Inevitably Brook was becoming an internationalist, perceiving the world as a can opener as he put it. In 1970 he moved to Paris to found his International Centre for Theatre Research. Actors came from all over to join. “Our first principle, Brook recalls, was to make culture, in the sense of culture that turns milk into yoghurt. We aimed to create a nucleus of actors who could later bring ferment to any wider group with whom they worked.”

Brook’s approach, as always, was rigorous technically, psychologically, linguistically. The results were Orghast, written in collaboration with the poet Ted Hughes, and The Conference of the Birds, adapted from the work of the Sufi poet Attar. The CIRT and Brook went on journeys both metaphorical and actual, travelling all over the African continent performing, observing and learning.

Then the Centre of Theatre Research became a Centre of Creation in the Bouffes du Nord theatre in Paris, evolving productions of Timons of Athens and The Ik, based on anthropologist Colin Turnbull’s account of an African tribe driven to chaos and cruelty by starvation. In “An Aborigine I Presume” reprinted from the Sunday Times, Brook recalls a performance at Ernabella near Alice Springs. “I tell them the story of The Ik and realise that in telling them about an African tribe brutally deprived of its land I am telling them their own story as well.”

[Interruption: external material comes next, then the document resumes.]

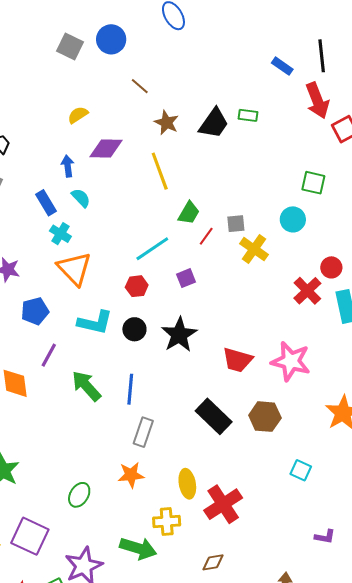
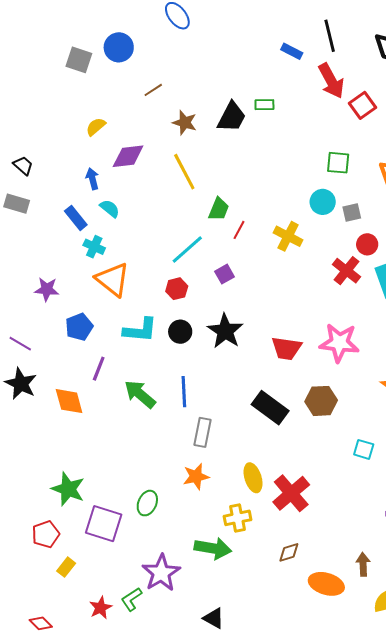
brown line: (140, 86) -> (153, 90), turned -66
gray square: (236, 224) -> (352, 213), moved
purple square: (30, 536) -> (104, 524), moved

The Shifting Point is a series of brilliant shards. The writing, plain, concise, is compulsively readable. Brook writes about his opera productions with designer Rolf Gerard and conductor Pierre Monteux and his films from Marat/Sade through to Meetings with Remarkable Men. The essay on Lord of the Flies is particularly engaging: “My experience showed me that the only falsification in Golding’s fable is the length of time the descent to savagery takes. His action takes about three months. I believe if the cork of continued adult presence were removed from the bottle, the complete catastrophe could occur within a long weekend.”

And with the Festival performance at Anstey’s Hill quarry only a stone’s throw away it is time to mention The Mahabharata. Brook describes his introduction to this massive narrative from the Sanskrit scholar Philippe Lavastine. Brook and collaborator Jean-Claude Carriere then travelled extensively in India to prepare for the project.

In his splendidly detailed Casebook on Brook, David Williams has gathered reviews, interviews and articles on, and by, Brook spanning his work from 1962 to the present (including The Mahabharata.) In an interview Brook describes it as the culmination of a series of experiments that he has made and, like all experiments, a way of returning to the source. It’s that shifting point again.

Williams’ Casebook and The Shifting Point combine well to remind us of the breadth, integrity and intellectual clarity of Peter Brook’s Theatre. They also make us impatient for the arrival this month of his most recent major work.

“Brook Review”, The Adelaide Review, No.47, February, 1988, pp. 25-6.